Als Olenka sie genauer anschaut, wird ihr bewusst: Hier geht es nicht um Hunde. Es geht um die Vergangenheit, um Kinder, um gegebene und zerstörte Leben und um Rache. Daria hat sie gefunden – als Erste, aber nicht als Letzte.
Stück für Stück setzt die vielfach ausgezeichnet Autorin finnische Autorin Sofi Oksanen das Leben ihrer Protagonistin zusammen, macht ihre Zerrissenheit zwischen verschiedenen Welten greif- und erlebbar. Zwischen Ost und West, zwischen Reich und Arm, zwischen Macht und Ohnmacht, zwischen Wunsch und Wirklichkeit.
Olenkas Leben gleicht einer Achterbahn. Sie versucht sich als Model, entkommt aus eigener Kraft der bitteren Armut in ihrem Heimatdorf in der Ukraine, steigt auf in der „Eizellenspenden-Branche“, wirbt Frauen an und verdient viel Geld damit. Ein auslaugendes und gefährliches Metier in vielerlei Hinsicht. Die ukrainischen Frauen und ihre Eizellen werden zur Ware, über ihren Körper bestimmen andere. Dabei ist Olenka zweifelhafte Einnahmequellen gewohnt. Ihr (auf nicht natürliche Weise verstorbener) Vater war in dubiose Geschäfte verstrickt und aus dem Mohn, den ihre Mutter und ihre Tante anbauen, wird Opium gewonnen.
Gewalt ist an der Tagesordnung, fast schon gewohnt und normal. Sofi Oksanen erzählt literarisch brillant eine krasse, aber sicher realistische Geschichte aus osteuropäischen Gegenden, die geografisch gar nicht so weit von uns entfernt sind, doch deren Kultur und gesellschaftlichen Verhältnisse uns im „Westen“ – zumindest kann ich das von mir sagen – nicht sehr vertraut sind.
Olenka, aber auch alle anderen Figuren sind mir sehr nahe gekommen. Ihre Hoffnungen, ihre Verzweiflung, ihr Streben nach Glück treffen ins Mark. Lebendig und vielschichtig zeichnet die Autorin die Charaktere und weckt dadurch selbst für diejenigen ein gewisses Verständnis, die eigentlich „die Bösen“ sind.
Durch verschiedene Zeitebenen treibt Sofi Oksanen die Spannung in die Höhe, nur langsam versteht man, was passiert ist, kann das Puzzle zusammensetzen. Um den Faden nicht zu verlieren, ist etwas Konzentration gefragt. Doch von Anfang an ist klar: Die Geschichte spitzt sich mehr und mehr zu, Olenka schwebt in Lebensgefahr.

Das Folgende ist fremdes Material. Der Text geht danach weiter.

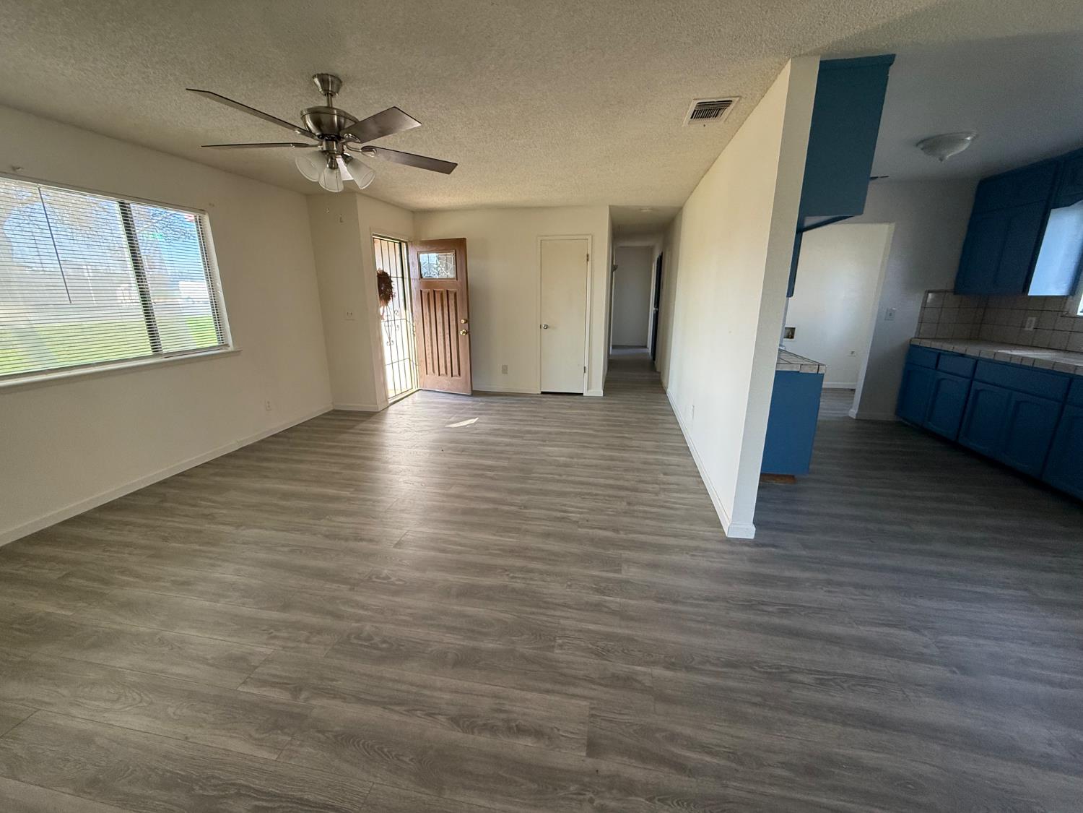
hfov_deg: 102.1
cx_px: 542
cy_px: 406
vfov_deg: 85.7
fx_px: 438
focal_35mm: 14
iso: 200
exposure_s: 1/99
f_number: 2.2
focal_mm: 2.22
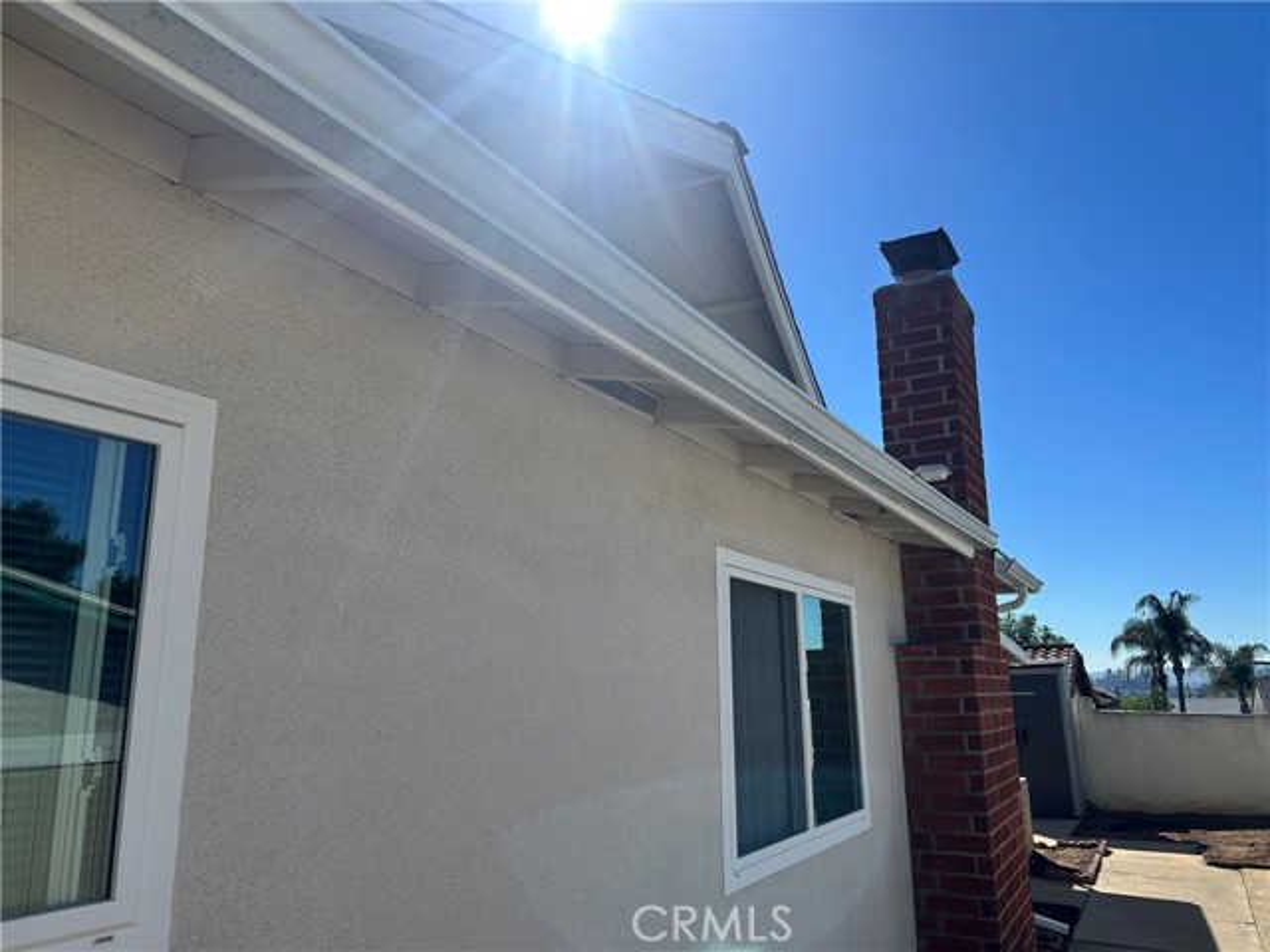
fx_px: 954
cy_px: 476
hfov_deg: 67.3
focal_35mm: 26
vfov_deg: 53.1
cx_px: 635
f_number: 1.5
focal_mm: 5.7
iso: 50
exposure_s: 1/6579
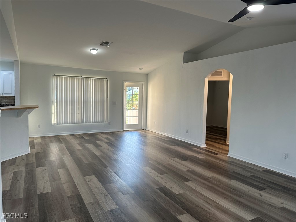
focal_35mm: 24
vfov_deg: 56.8
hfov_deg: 71.6
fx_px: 205
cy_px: 111
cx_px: 148
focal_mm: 6.86
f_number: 1.78
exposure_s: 1/120
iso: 125
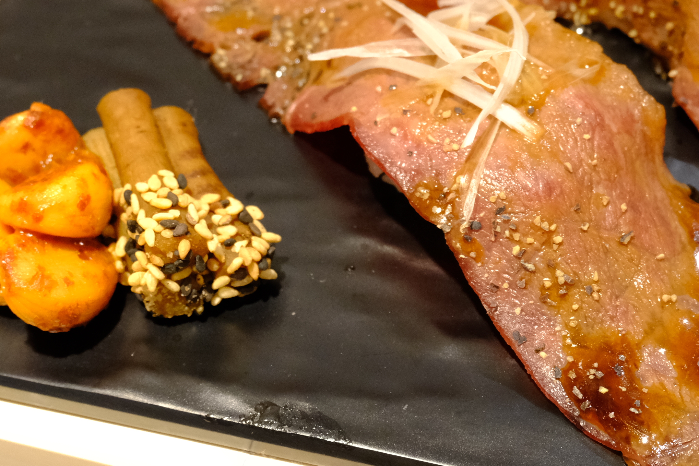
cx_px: 526
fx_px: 1767
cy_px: 111
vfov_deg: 15.0
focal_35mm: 91
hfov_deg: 22.2
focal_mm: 28
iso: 2000
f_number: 5.6
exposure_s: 1/70
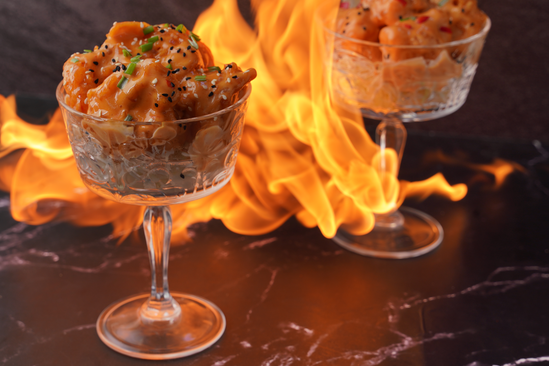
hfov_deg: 21.2
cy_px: 144
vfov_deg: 14.2
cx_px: 203
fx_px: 1464
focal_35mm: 96
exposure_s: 1/250
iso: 100
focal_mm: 75
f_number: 9
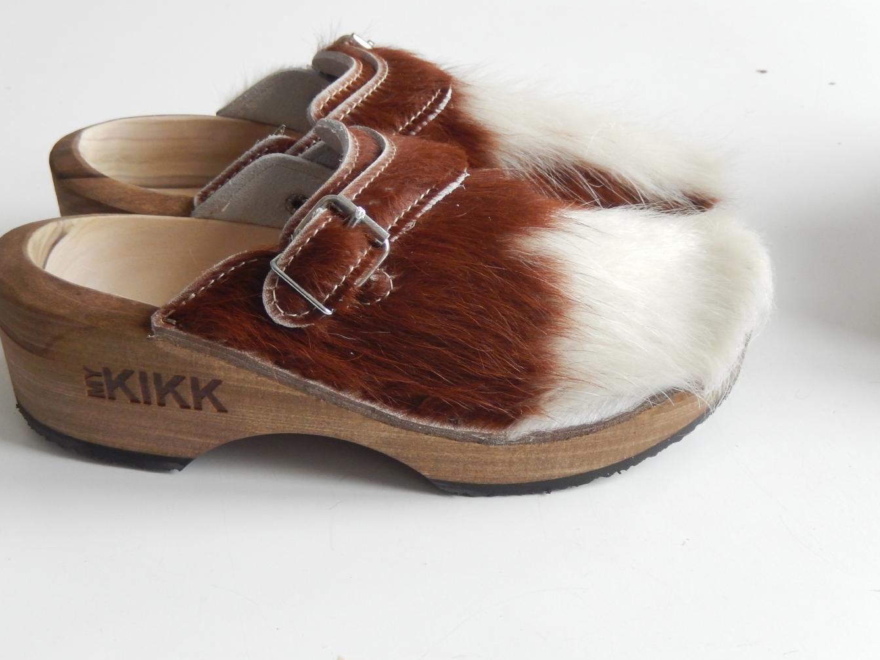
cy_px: 326
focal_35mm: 49
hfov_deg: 38.9
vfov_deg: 29.7
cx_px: 409
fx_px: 1246
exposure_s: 1/125
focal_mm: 7.3
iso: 400
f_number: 4.2
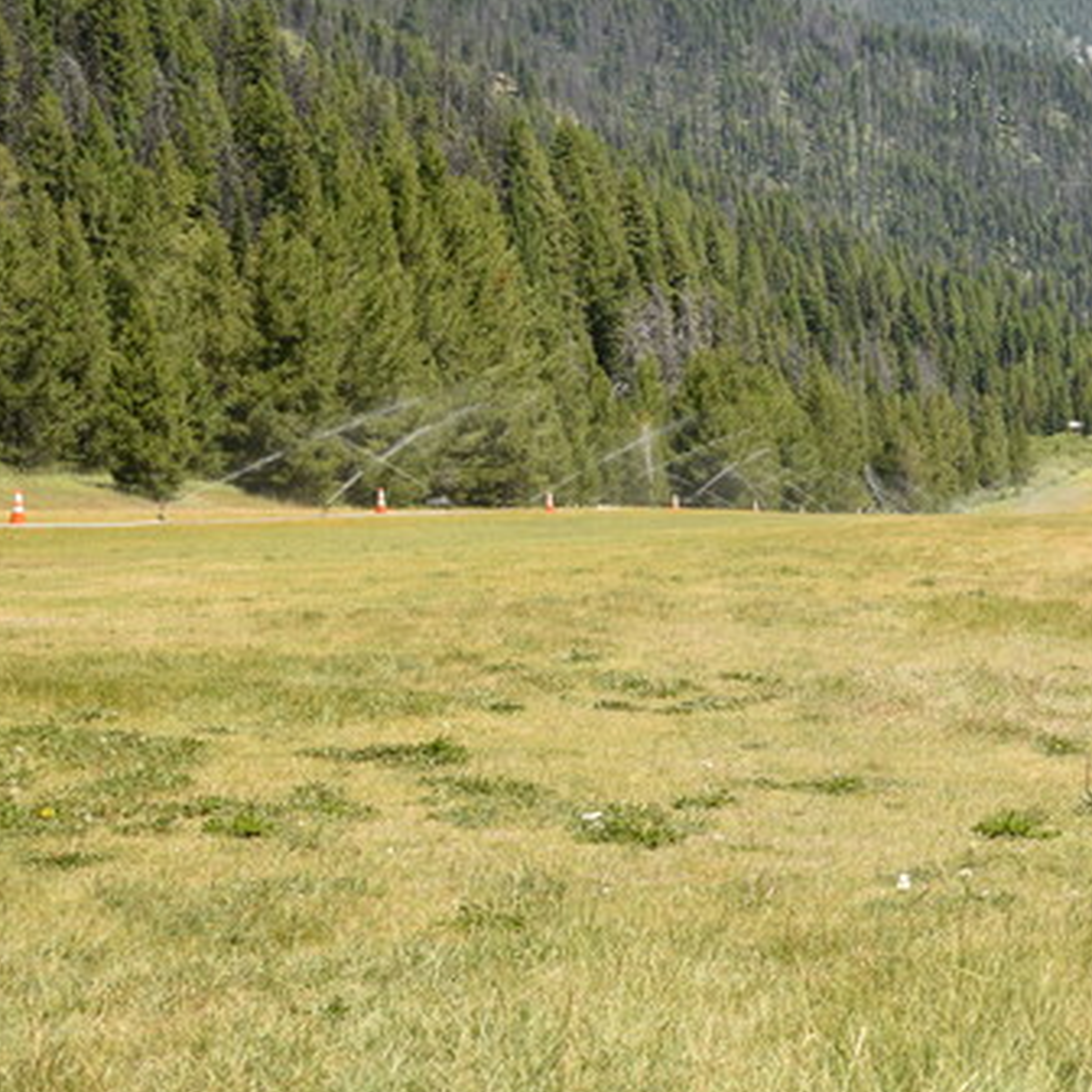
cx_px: 1040
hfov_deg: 17.6
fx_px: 3462
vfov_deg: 17.9
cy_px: 548
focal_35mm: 97
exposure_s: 1/2500
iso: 640
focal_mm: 32
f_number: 5.6
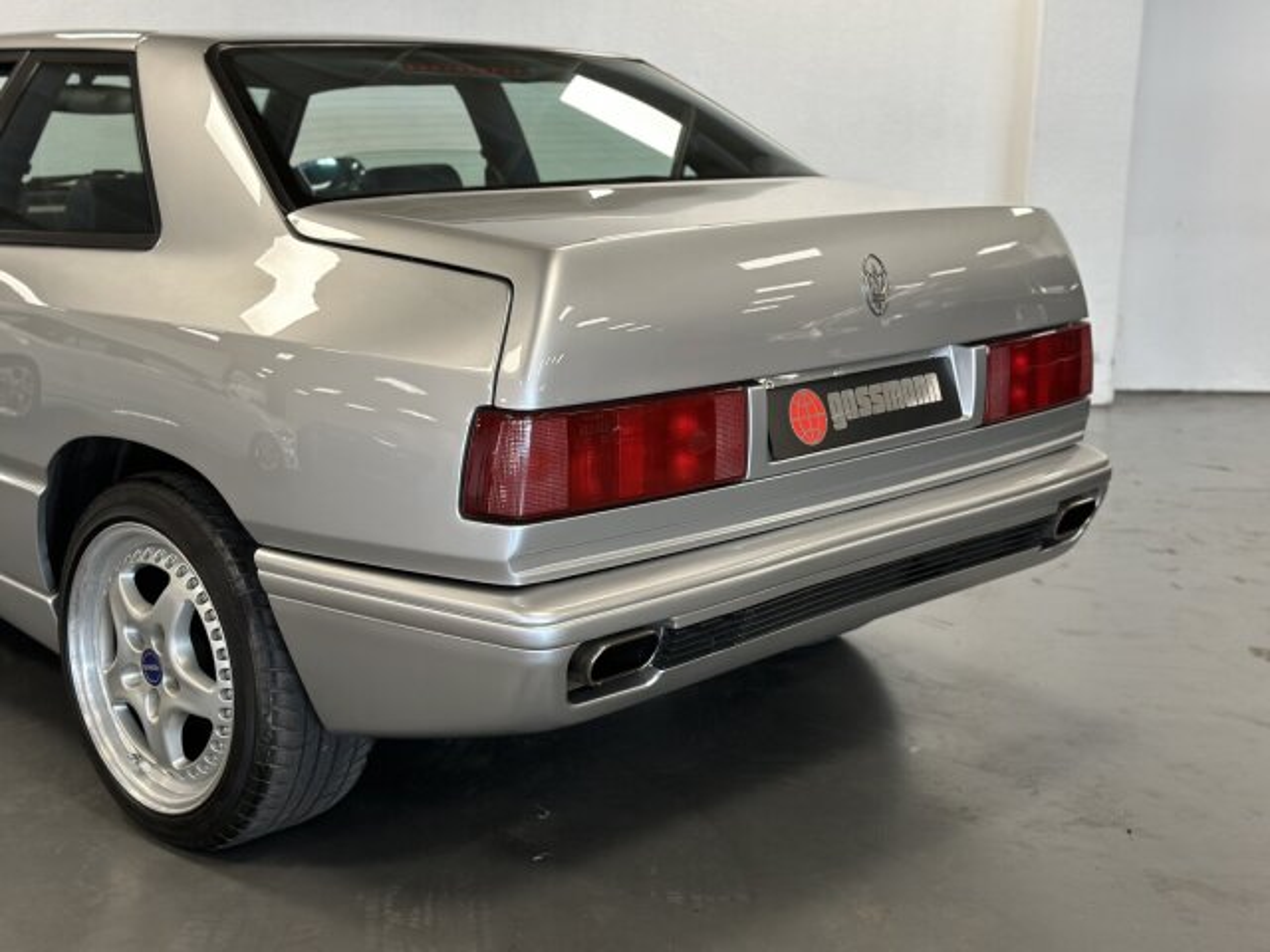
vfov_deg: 30.3
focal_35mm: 48
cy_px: 476
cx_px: 635
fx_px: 1761
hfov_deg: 39.7
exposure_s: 1/75
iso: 125
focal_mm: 6.86
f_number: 1.78
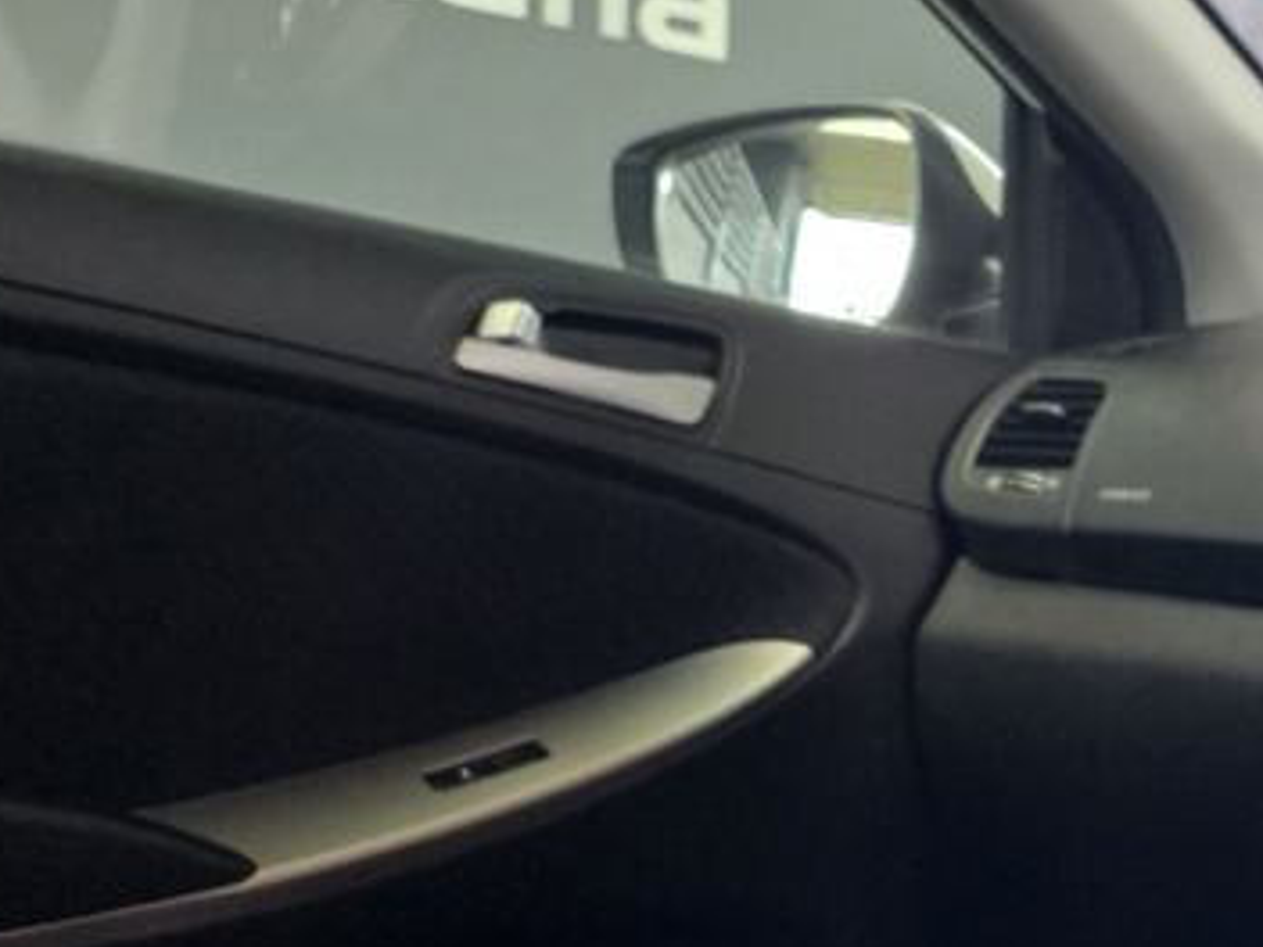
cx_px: 1611
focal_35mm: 67
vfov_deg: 21.8
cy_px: 682
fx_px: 2445
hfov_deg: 25.3
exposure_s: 1/100
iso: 500
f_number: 1.7
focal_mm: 6.25
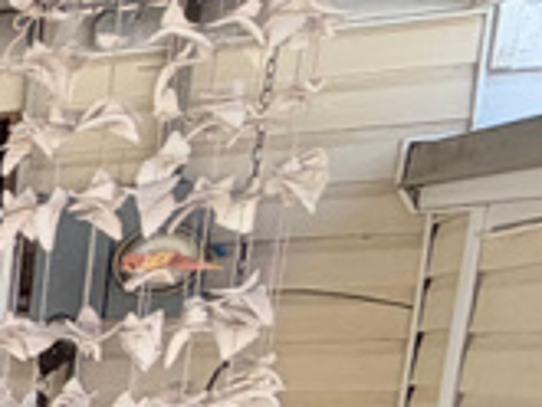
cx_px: -1002
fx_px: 1363
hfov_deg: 12.2
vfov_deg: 15.6
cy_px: 617
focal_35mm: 87
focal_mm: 2.22
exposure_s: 1/398
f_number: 2.2
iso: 50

„Hundepark“ ist einerseits ein bedrückender, sehr politischer Roman, der die Augen öffnet und wütend macht. Andererseits hat er Thrillerqualitäten, die fesseln und den Atem rauben. Kein Wohlfühl-Roman, sondern eine typische Geschichte von Sofi Oksanen, die von Angela Plöger übersetzt wurde und die ich allen sehr empfehlen kann, die nicht vor der Realität zurückschrecken und großartige Literatur lieben.
Sofi Oksanen: Hundepark.
Aus dem Finnischen übersetzt von Angela Plöger.
Kiepenheuer&Witsch, Januar 2022.
480 Seiten, Gebundene Ausgabe, 23,00 Euro.
Diese Rezension wurde verfasst von Beate Fischer.
Mich hat auch dieser Thriller sehr beeindruckt, zumal er Einblicke in eine Welt gewährt, die ich nicht für möglich gehalten hätte, besonders, was die Armut und die damit verbundene Willkür und Gewalt in der Ex-UDSSR betrifft. Vielleicht macht das Leben im reichen Westen auch naiv. Auf der anderen Seite wird aber auch deutlich, dass wir Menschen alle die gleichen Grundbedürfnisse haben, und dass es darauf ankommt, wie korrupt und mafiös Staaten sind, in denen man aufwächst bzw. verstrickt ist, weil man keine Chancen hat, diesen Banden zu entkommen.
Den Schluss des Buches fand ich allerdings etwas unbefriedigend, denn es wird nicht geklärt, wann und warum Oleh stirbt oder warum Lada Daria in Schutz nimmt und den Mord an ihrem Mann Olenka in die Schuhe schiebt. Auch ob Olenka sich am Ende von Roman resp. der Krawezschen Bande töten lässt.
Vielleicht habe ich da etwas überlesen. Diese Puzzleteile habe ich jedenfalls noch über. Wenn jemand sie zuordnen könnte, würde ich mich sehr freuen!